_INSTRUCTIONS TO FOLLOW_
Can you copy every line of text in the material below exactly, leaving out the pictures?

━━━━━━━━━━━━━━━━━━━━

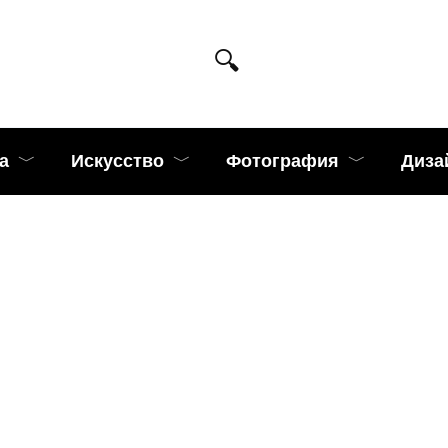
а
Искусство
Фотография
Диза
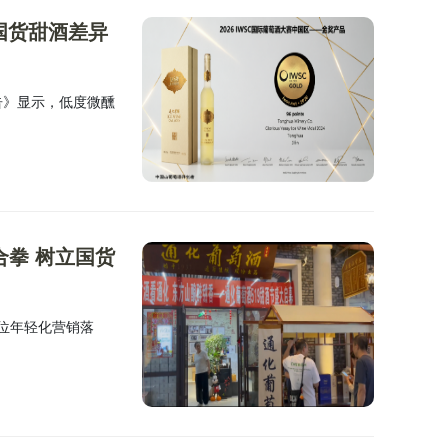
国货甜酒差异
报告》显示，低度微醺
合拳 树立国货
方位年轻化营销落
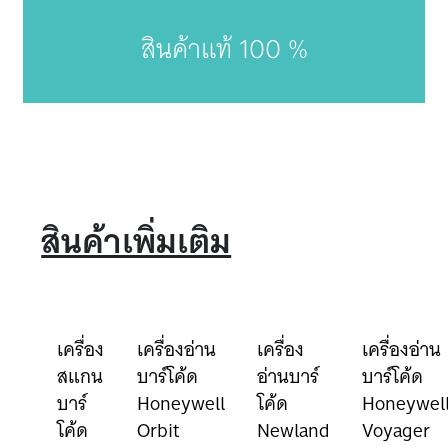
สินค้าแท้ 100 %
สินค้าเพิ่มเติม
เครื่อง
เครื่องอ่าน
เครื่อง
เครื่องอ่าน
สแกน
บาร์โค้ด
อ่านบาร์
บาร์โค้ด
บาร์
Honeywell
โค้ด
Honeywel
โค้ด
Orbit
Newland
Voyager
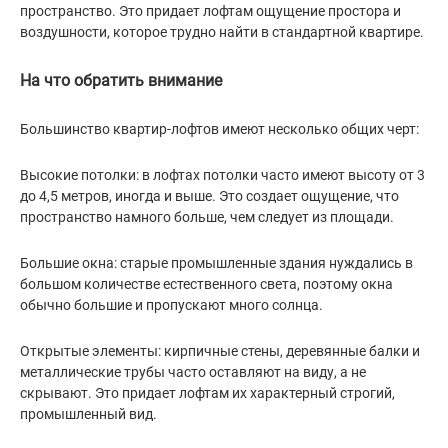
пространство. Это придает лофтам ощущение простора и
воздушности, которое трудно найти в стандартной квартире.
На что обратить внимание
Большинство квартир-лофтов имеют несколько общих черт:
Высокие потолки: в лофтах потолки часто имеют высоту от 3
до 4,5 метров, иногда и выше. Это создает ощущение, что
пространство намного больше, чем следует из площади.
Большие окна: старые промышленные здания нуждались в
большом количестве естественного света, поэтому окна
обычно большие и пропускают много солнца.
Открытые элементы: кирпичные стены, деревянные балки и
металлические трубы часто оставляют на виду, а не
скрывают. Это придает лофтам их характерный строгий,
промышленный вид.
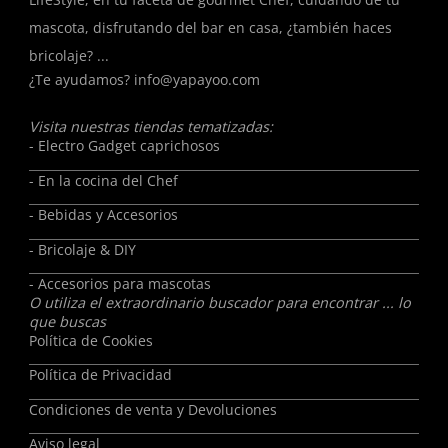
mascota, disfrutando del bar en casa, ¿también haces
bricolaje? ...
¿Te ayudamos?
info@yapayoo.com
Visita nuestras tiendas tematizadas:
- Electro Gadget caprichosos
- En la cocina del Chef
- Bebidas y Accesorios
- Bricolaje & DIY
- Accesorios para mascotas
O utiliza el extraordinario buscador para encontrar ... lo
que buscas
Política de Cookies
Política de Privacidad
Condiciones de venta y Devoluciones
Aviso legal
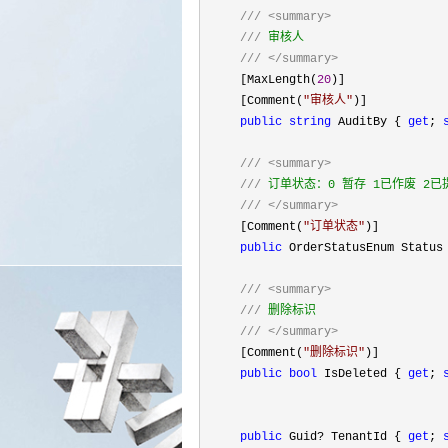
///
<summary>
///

━━━━━━━━━━━━━━━━━━━━

_RESULT OF THE TASK_
а
Искусство
Фотография
Диза
国货甜酒差异
报告》显示，低度微醺
合拳 树立国货
方位年轻化营销落
สินค้าแท้ 100 %
สินค้าเพิ่มเติม
เครื่อง
เครื่องอ่าน
เครื่อง
เครื่องอ่าน
สแกน
บาร์โค้ด
อ่านบาร์
บาร์โค้ด
บาร์
Honeywell
โค้ด
Honeywel
โค้ด
Orbit
Newland
Voyager
пространство. Это придает лофтам ощущение простора и
воздушности, которое трудно найти в стандартной квартире.
На что обратить внимание
Большинство квартир-лофтов имеют несколько общих черт:
Высокие потолки: в лофтах потолки часто имеют высоту от 3
до 4,5 метров, иногда и выше. Это создает ощущение, что
пространство намного больше, чем следует из площади.
Большие окна: старые промышленные здания нуждались в
большом количестве естественного света, поэтому окна
обычно большие и пропускают много солнца.
Открытые элементы: кирпичные стены, деревянные балки и
металлические трубы часто оставляют на виду, а не
скрывают. Это придает лофтам их характерный строгий,
промышленный вид.
mascota, disfrutando del bar en casa, ¿también haces
bricolaje? ...
¿Te ayudamos?
info@yapayoo.com
Visita nuestras tiendas tematizadas:
- Electro Gadget caprichosos
- En la cocina del Chef
- Bebidas y Accesorios
- Bricolaje & DIY
- Accesorios para mascotas
O utiliza el extraordinario buscador para encontrar ... lo
que buscas
Política de Cookies
Política de Privacidad
Condiciones de venta y Devoluciones
Aviso legal
///
<summary>
///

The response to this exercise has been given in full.